Hugs not Drugs? Ehh…

Because I think about these things, I’ve dissected hugs. Here are my findings.

  1. Both Arms on Top— This hug is when you overpower someone, placing your arms usually around their shoulders, pinning their arms down. You are the hugger (dominant) and the other person is the huggee (recessive). You’ve probably initiated the hug, and the person you hug is probably in some way smaller than you either in body mass or height or both. You gather them into your arms. Their arms either wrap around your middle or hang at their sides. You are imparting to them emotion, often strong and often dealing with like. Unless you anger hug, which is new, but hey, you do you.
  2. Both Arms on Bottom (1)—This hug is when you let someone overpower you. You accept the role as huggee. This could be because you’ve been trapped by that person at church who thinks that you two are best friends and they just want to give you all of their love while you cry on the inside. Or maybe, it’s a shit day/week/life and you drag yourself home (home-home, like to mom’s house home) and let your mom or dad hug you and tell you that everything will be alright. You are receiving emotion and/or comfort.
  3. Both Arms on Bottom (2)—You suck. Don’t be that person that grabs another human around their middle and lifts them up like a frat boy lifts a keg. Unless that person you’re hugging is your child or your niece/nephew, don’t do it. Don’t. You are better than that brand of terrorism. At least, don’t you dare do that to me because I will cut you. You have given me full access to your kidneys. Know that.
  4. One Arm on Top, One Arm on Bottom—This is the equal rights hug. You and the other person are both giving and receiving. No one is dominating anyone else. You’re bringing in equal admiration of the other human being, or at least you’re doing a damn fine job of faking it.
  5. Side Hug (1)—Hey, Voldemort. No but really. I hate this hug. Usually, someone is talking and they pull you in for this moment of pure awkwardness because they won’t stop talking to whoever they are talking to, which sort of puts you on display. What am I supposed to be doing? Do I wave? Should I acknowledge the person they are talking to? Why aren’t they letting go? I would like to leave now.
  6. Side Hug (2)—Someone wants to hug you, but despite your best efforts to hide from them or put genuine physical obstacles in their way to prevent them from hugging you, they well lean across two pews and latch their arm around you. And you just have to take it; unable to really hug them back either. You have to do that stupid forearm pat. What is that? What am I doing? Since when does an arm pat constitute reciprocating a hug?

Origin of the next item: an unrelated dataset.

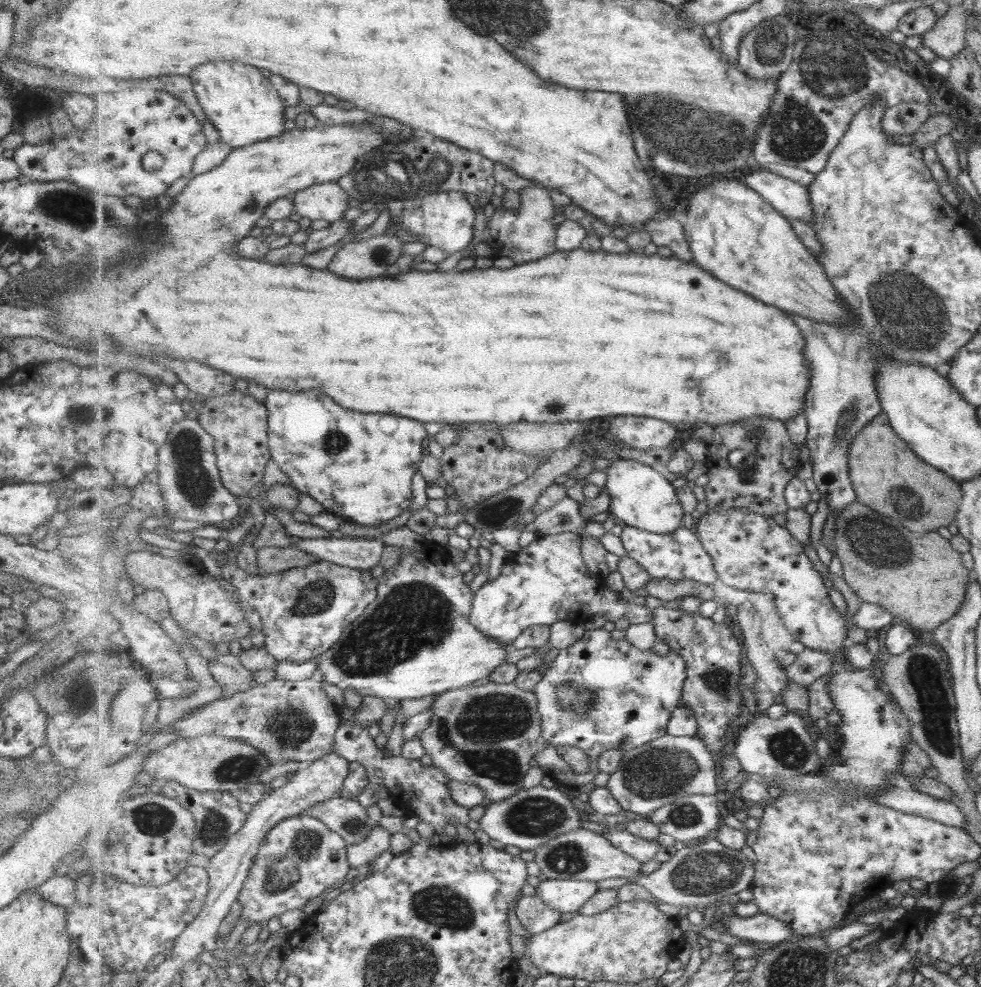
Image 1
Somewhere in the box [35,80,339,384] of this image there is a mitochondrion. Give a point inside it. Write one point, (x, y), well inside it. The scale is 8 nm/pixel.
(71, 161)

  7. Shoulders—Neither of you feel comfortable touching each other. For whatever reason, both of you have decided that you want to hug, but you also want as little of your body touching as possible, so you both very tightly press your shoulders together and pat each other on the back. You’re lying about friendship and liking each other, yet feel compelled to make each other and everyone watching think that you are best friends.
  8. Body—For me, this is reserved for either family or the next person I will actively avoid in my life until I die. My parents and siblings have changed my diapers. I’ve changed the diapers of all of my nieces and nephews. Only when I have that sort of bond and comfort with another human being, am I okay with going in for that “bring it in, son” type of hug. This is a “hug it out” sort of hug, and it wields the power to either be wholly comforting or life scarring, depending on who owns the body hugging you.

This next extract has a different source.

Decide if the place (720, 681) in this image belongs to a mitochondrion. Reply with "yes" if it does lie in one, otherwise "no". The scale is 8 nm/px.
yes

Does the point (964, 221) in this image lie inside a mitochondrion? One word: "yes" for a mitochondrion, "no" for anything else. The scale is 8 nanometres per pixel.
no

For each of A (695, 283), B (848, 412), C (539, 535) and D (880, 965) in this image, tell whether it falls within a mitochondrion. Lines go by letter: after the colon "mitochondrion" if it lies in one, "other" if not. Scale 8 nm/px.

  9. Hand Hugs—This is not a hug. I mention this solely to tell you that this is not a hug. Someone started this at my college, and I actively pray that no one ever does this again. Pressing your palm against mine and then caressing the back of my hand with your thumb is assault. You have violated that hand. How am I supposed to ever use that hand again? Either hug me or high five me. Don’t try to blend the two. Let your yes be yes and your no be no, people.
  10. Hugs from Behind—Why do you hate me? You’ve rendered me defenseless. You’ve probably accidentally grazed my boob. I won’t say anything, but I’ll still be weirded out. I’ll be panicked and not know what to do because I can’t see you and I can’t push you away. You have become a human barnacle, even for a moment, and I will question if we can continue to be friends. Say no.